● WORK TO DO: Copy each of the lines below word for word, in the same order.

[BEGIN]

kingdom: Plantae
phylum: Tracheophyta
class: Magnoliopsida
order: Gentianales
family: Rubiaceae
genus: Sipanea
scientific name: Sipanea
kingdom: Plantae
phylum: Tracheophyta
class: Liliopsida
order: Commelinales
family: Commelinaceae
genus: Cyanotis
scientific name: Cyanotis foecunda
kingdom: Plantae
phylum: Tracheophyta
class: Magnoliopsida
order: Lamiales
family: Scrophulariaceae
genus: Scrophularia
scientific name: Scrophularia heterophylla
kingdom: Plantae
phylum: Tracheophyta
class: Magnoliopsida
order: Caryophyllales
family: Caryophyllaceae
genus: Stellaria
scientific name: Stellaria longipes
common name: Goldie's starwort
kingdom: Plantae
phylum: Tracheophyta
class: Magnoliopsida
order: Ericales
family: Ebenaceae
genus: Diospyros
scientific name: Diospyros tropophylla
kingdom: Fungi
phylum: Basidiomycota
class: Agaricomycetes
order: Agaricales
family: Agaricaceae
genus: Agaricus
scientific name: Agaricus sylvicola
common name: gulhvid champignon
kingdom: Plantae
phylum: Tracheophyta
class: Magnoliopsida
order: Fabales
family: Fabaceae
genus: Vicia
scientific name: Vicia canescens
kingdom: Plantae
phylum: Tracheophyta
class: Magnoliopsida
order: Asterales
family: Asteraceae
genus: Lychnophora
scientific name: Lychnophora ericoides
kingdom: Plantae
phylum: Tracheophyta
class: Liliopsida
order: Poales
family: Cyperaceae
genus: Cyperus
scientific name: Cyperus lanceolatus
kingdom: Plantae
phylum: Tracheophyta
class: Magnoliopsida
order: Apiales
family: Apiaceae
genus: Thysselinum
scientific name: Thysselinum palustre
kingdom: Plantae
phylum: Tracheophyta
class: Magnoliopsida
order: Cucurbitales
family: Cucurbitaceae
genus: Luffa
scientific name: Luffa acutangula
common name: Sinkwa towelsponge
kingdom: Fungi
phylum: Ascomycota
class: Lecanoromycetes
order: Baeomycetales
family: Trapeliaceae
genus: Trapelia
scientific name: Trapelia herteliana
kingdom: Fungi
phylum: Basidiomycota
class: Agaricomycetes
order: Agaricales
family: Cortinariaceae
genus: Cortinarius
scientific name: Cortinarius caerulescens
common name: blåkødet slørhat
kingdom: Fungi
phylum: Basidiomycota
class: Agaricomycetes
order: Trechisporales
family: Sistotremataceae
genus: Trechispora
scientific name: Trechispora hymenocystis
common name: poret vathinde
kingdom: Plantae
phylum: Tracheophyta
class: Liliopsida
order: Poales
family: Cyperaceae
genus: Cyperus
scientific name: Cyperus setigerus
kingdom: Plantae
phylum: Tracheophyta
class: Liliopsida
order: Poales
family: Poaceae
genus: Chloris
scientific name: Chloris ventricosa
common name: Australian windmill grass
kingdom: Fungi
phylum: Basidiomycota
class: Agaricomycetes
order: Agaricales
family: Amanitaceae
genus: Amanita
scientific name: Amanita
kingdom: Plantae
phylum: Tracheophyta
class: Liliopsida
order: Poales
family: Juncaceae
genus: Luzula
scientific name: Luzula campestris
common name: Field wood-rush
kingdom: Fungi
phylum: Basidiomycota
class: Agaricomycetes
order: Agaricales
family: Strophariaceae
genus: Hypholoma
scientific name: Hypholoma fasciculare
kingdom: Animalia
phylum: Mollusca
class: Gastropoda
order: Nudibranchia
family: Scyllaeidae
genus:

[END]

● FINISHED ANSWER:
kingdom: Plantae
phylum: Tracheophyta
class: Magnoliopsida
order: Gentianales
family: Rubiaceae
genus: Sipanea
scientific name: Sipanea
kingdom: Plantae
phylum: Tracheophyta
class: Liliopsida
order: Commelinales
family: Commelinaceae
genus: Cyanotis
scientific name: Cyanotis foecunda
kingdom: Plantae
phylum: Tracheophyta
class: Magnoliopsida
order: Lamiales
family: Scrophulariaceae
genus: Scrophularia
scientific name: Scrophularia heterophylla
kingdom: Plantae
phylum: Tracheophyta
class: Magnoliopsida
order: Caryophyllales
family: Caryophyllaceae
genus: Stellaria
scientific name: Stellaria longipes
common name: Goldie's starwort
kingdom: Plantae
phylum: Tracheophyta
class: Magnoliopsida
order: Ericales
family: Ebenaceae
genus: Diospyros
scientific name: Diospyros tropophylla
kingdom: Fungi
phylum: Basidiomycota
class: Agaricomycetes
order: Agaricales
family: Agaricaceae
genus: Agaricus
scientific name: Agaricus sylvicola
common name: gulhvid champignon
kingdom: Plantae
phylum: Tracheophyta
class: Magnoliopsida
order: Fabales
family: Fabaceae
genus: Vicia
scientific name: Vicia canescens
kingdom: Plantae
phylum: Tracheophyta
class: Magnoliopsida
order: Asterales
family: Asteraceae
genus: Lychnophora
scientific name: Lychnophora ericoides
kingdom: Plantae
phylum: Tracheophyta
class: Liliopsida
order: Poales
family: Cyperaceae
genus: Cyperus
scientific name: Cyperus lanceolatus
kingdom: Plantae
phylum: Tracheophyta
class: Magnoliopsida
order: Apiales
family: Apiaceae
genus: Thysselinum
scientific name: Thysselinum palustre
kingdom: Plantae
phylum: Tracheophyta
class: Magnoliopsida
order: Cucurbitales
family: Cucurbitaceae
genus: Luffa
scientific name: Luffa acutangula
common name: Sinkwa towelsponge
kingdom: Fungi
phylum: Ascomycota
class: Lecanoromycetes
order: Baeomycetales
family: Trapeliaceae
genus: Trapelia
scientific name: Trapelia herteliana
kingdom: Fungi
phylum: Basidiomycota
class: Agaricomycetes
order: Agaricales
family: Cortinariaceae
genus: Cortinarius
scientific name: Cortinarius caerulescens
common name: blåkødet slørhat
kingdom: Fungi
phylum: Basidiomycota
class: Agaricomycetes
order: Trechisporales
family: Sistotremataceae
genus: Trechispora
scientific name: Trechispora hymenocystis
common name: poret vathinde
kingdom: Plantae
phylum: Tracheophyta
class: Liliopsida
order: Poales
family: Cyperaceae
genus: Cyperus
scientific name: Cyperus setigerus
kingdom: Plantae
phylum: Tracheophyta
class: Liliopsida
order: Poales
family: Poaceae
genus: Chloris
scientific name: Chloris ventricosa
common name: Australian windmill grass
kingdom: Fungi
phylum: Basidiomycota
class: Agaricomycetes
order: Agaricales
family: Amanitaceae
genus: Amanita
scientific name: Amanita
kingdom: Plantae
phylum: Tracheophyta
class: Liliopsida
order: Poales
family: Juncaceae
genus: Luzula
scientific name: Luzula campestris
common name: Field wood-rush
kingdom: Fungi
phylum: Basidiomycota
class: Agaricomycetes
order: Agaricales
family: Strophariaceae
genus: Hypholoma
scientific name: Hypholoma fasciculare
kingdom: Animalia
phylum: Mollusca
class: Gastropoda
order: Nudibranchia
family: Scyllaeidae
genus:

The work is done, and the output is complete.